____ TEXT UNDER STUDY

How Would Jesus Christ Have Used the Internet?: The Virtual Human and the Incarnation

[As part of our ‘Christian Doctrine and the Arts’ series, Eden O’Brien investigates the disembodied experiences that can result from our engagement with technology and looks to the Doctrine of the Incarnation as a remedy and guide for logging on in healthy and holistic ways. For more information on this series, see the series introduction.]

From smartphones to video streaming services, various technologies underpin the digital culture in which we continually engage. Digital technology—and its most pervasive host, the internet—now features in all areas of human life. Indeed, the scope of digital technology’s effect on human life—in what could rightly be termed a ‘mass-upload’—is not limited to the spheres of communication, commerce, and entertainment but is quickly re-shaping how human beings experience themselves as embodied entities. Therefore, taking stock of the deeper implications of digital culture brings to the surface questions about human identity, particularly the unprecedented extension of the mind beyond the body that is concomitant with online engagement. In turn, the ongoing crisis of embodiment sets the stage for a contemporary interpretation of the Doctrine of the Incarnation.

I. The Scope of the Logged-On Mind

When you sit down to your laptop and start up Microsoft Teams or pull out your phone to Google something, you hook in to the internet. In such moments, what precisely is the scope of your intellectual vision? Indeed, vast archives of music once pressed to vinyl, scans of obsolete magazines, recordings of old TV shows and out-of-print novels available as EPUB files make it possible to re-create the past in your mind. In a similar way, visual media of landscapes, bustling markets, and city streets—perhaps supplemented by Google maps—make it possible to get a sense of different countries and cultures the world over.

________

REQUIRED ACTION A: State how many lines of the listing below contain the word "using". Reply with the number alone.

____ AVAILABLE DATA

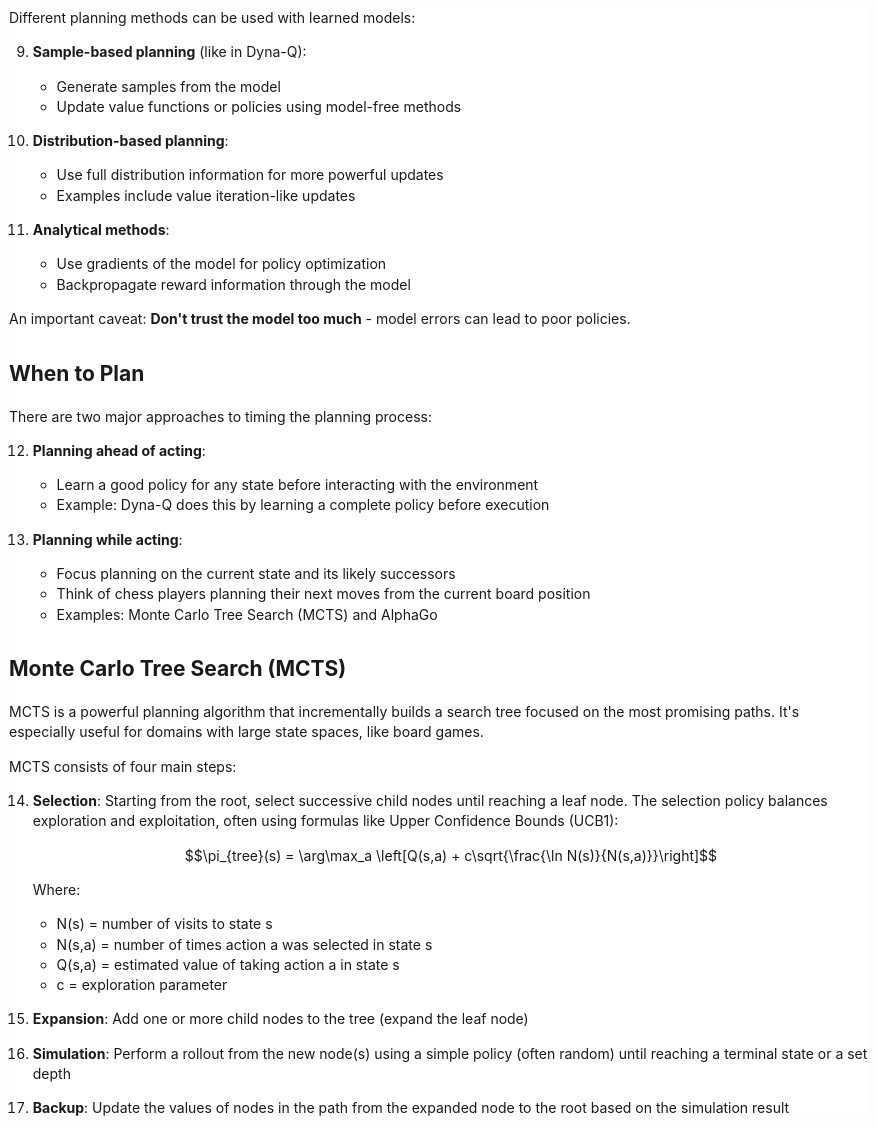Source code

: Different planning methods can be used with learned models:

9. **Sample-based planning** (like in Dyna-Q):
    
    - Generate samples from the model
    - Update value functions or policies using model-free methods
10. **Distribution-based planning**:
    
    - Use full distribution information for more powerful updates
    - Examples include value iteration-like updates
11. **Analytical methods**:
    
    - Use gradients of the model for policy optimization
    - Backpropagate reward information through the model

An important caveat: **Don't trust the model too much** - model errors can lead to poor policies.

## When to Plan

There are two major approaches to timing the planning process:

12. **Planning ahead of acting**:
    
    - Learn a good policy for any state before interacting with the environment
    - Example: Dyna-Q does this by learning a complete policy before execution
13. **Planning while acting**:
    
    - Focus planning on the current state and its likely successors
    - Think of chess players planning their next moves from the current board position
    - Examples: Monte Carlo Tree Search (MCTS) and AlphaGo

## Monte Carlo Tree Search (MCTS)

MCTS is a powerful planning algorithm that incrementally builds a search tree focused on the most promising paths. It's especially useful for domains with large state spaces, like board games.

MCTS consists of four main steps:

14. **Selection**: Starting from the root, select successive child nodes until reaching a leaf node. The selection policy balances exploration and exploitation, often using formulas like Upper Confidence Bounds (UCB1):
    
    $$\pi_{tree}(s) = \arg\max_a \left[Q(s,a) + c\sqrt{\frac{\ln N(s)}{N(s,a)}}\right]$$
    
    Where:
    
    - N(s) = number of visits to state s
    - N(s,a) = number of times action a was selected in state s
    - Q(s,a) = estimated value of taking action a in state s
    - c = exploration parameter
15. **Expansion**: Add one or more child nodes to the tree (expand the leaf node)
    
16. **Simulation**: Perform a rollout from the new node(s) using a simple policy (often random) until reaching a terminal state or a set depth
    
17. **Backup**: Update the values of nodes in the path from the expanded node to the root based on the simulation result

________

REQUIRED ACTION B: Please reproduce everything in the essay on Jesus Christ and the internet, from "When you sit" down to "the world over.", word for word.

ANSWER A: 3

ANSWER B:
When you sit down to your laptop and start up Microsoft Teams or pull out your phone to Google something, you hook in to the internet. In such moments, what precisely is the scope of your intellectual vision? Indeed, vast archives of music once pressed to vinyl, scans of obsolete magazines, recordings of old TV shows and out-of-print novels available as EPUB files make it possible to re-create the past in your mind. In a similar way, visual media of landscapes, bustling markets, and city streets—perhaps supplemented by Google maps—make it possible to get a sense of different countries and cultures the world over.